Stored dataset items:
"""
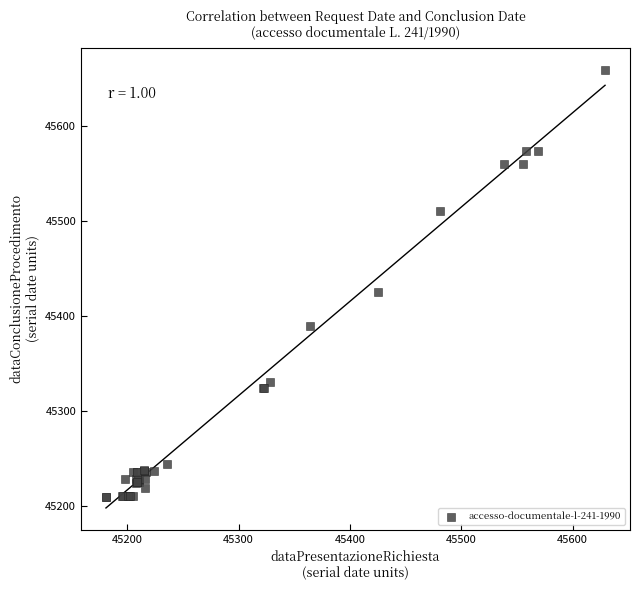

What Y value in the scatter plot is closest to 45434?

45425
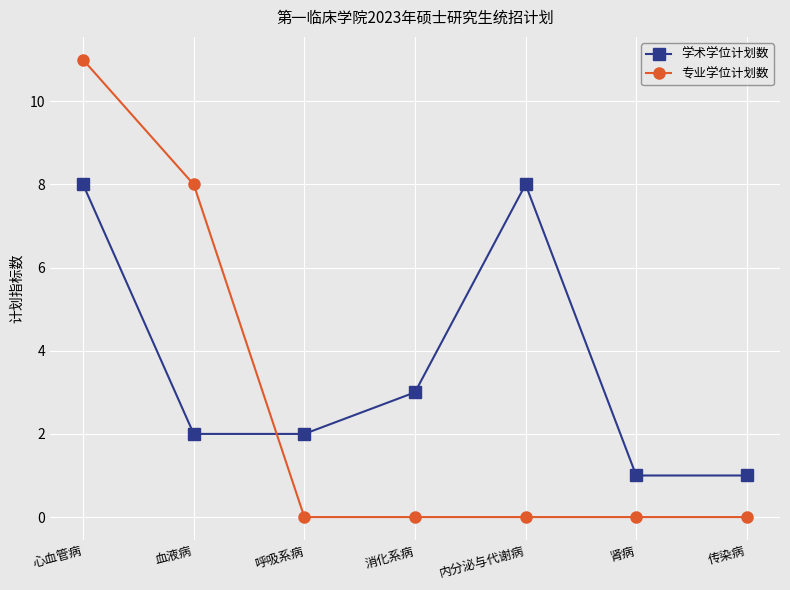

What is the total value across all series at 传染病?

1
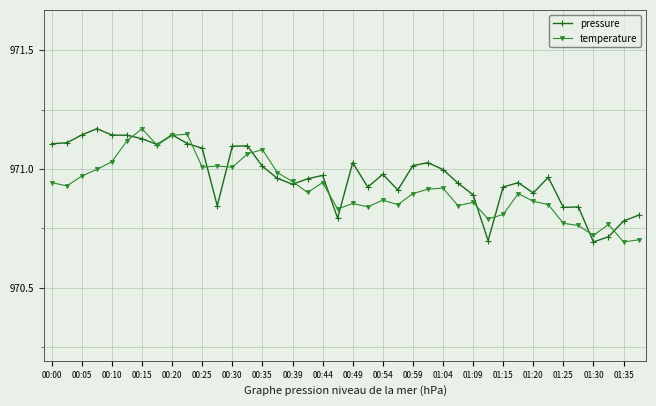

True or false: pressure has more than 0 points higher than both neighbors.

True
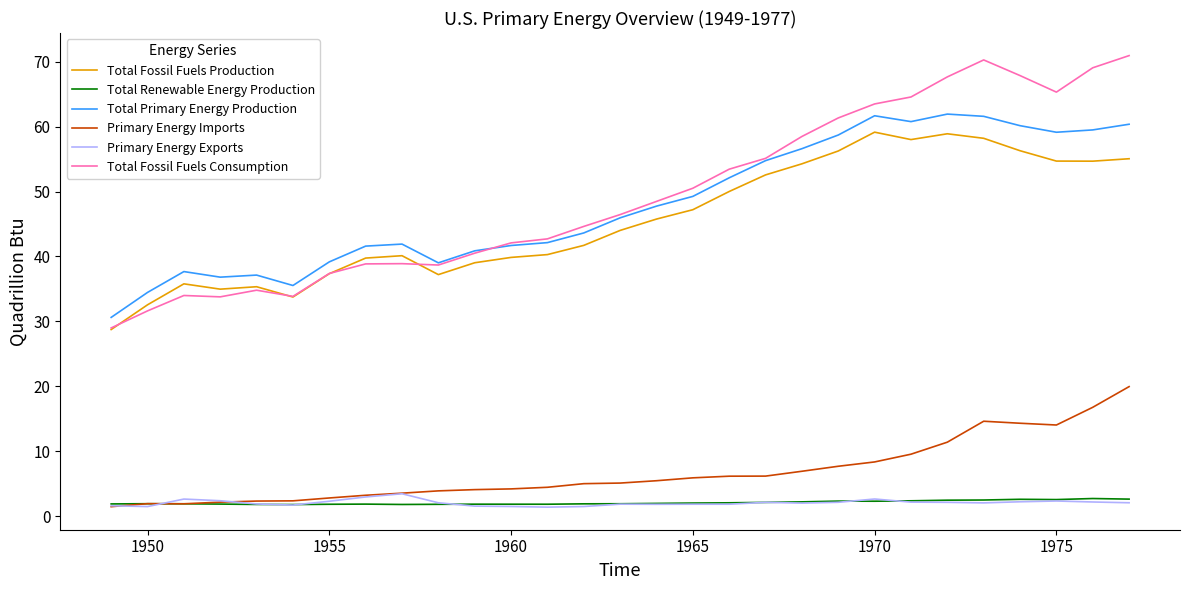

True or false: Primary Energy Exports and Total Fossil Fuels Consumption intersect in this chart.

False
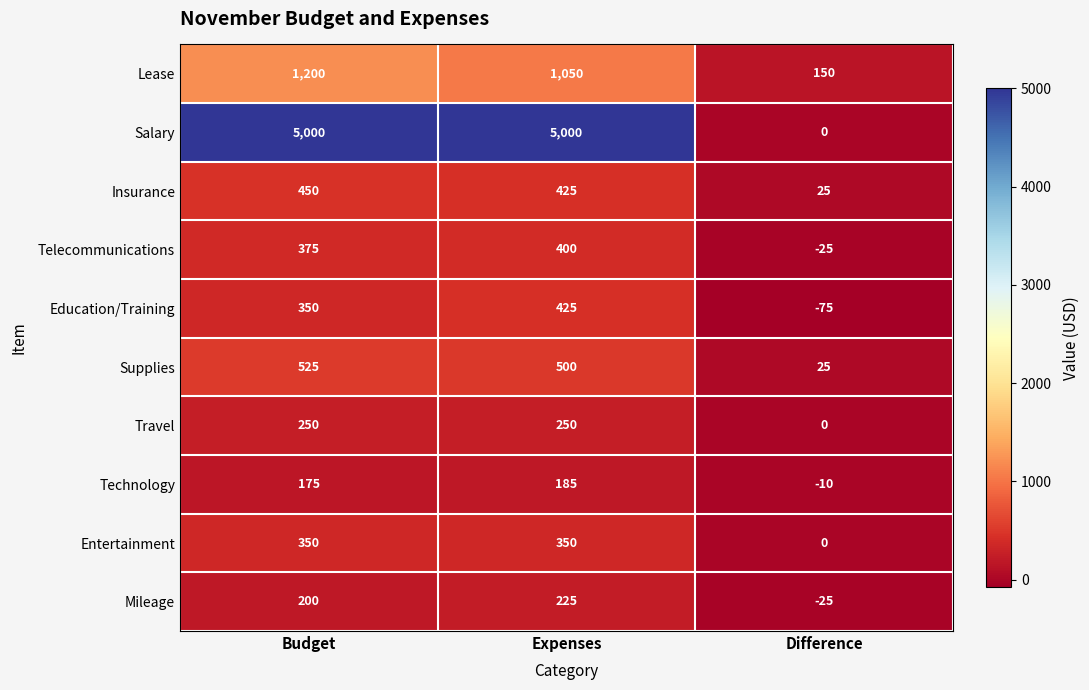

Count the number of data series in this chart.

10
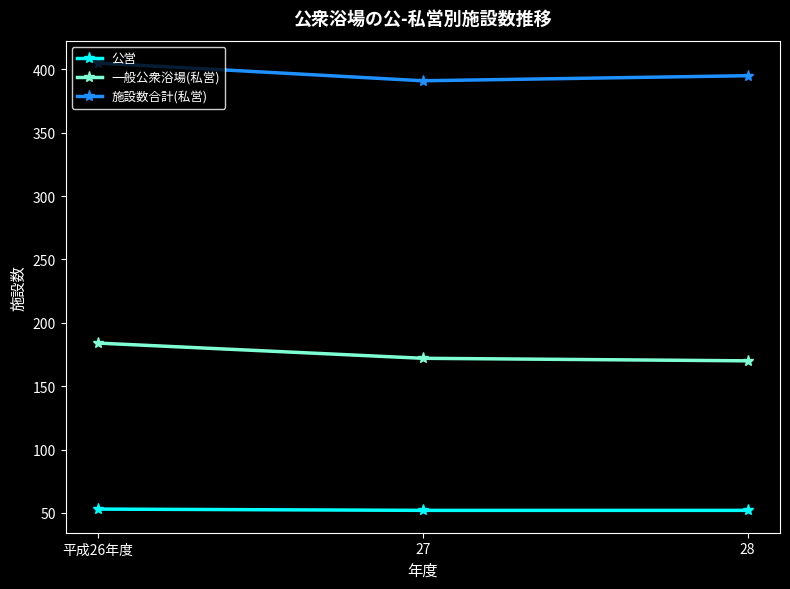

What is the sum of all 公営 values?

157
"""
_Assignment_
Print every line of the data above word for word, leaving out the pictures.

_Your solution_
What Y value in the scatter plot is closest to 45434?

45425

What is the total value across all series at 传染病?

1

True or false: pressure has more than 0 points higher than both neighbors.

True

True or false: Primary Energy Exports and Total Fossil Fuels Consumption intersect in this chart.

False

Count the number of data series in this chart.

10

What is the sum of all 公営 values?

157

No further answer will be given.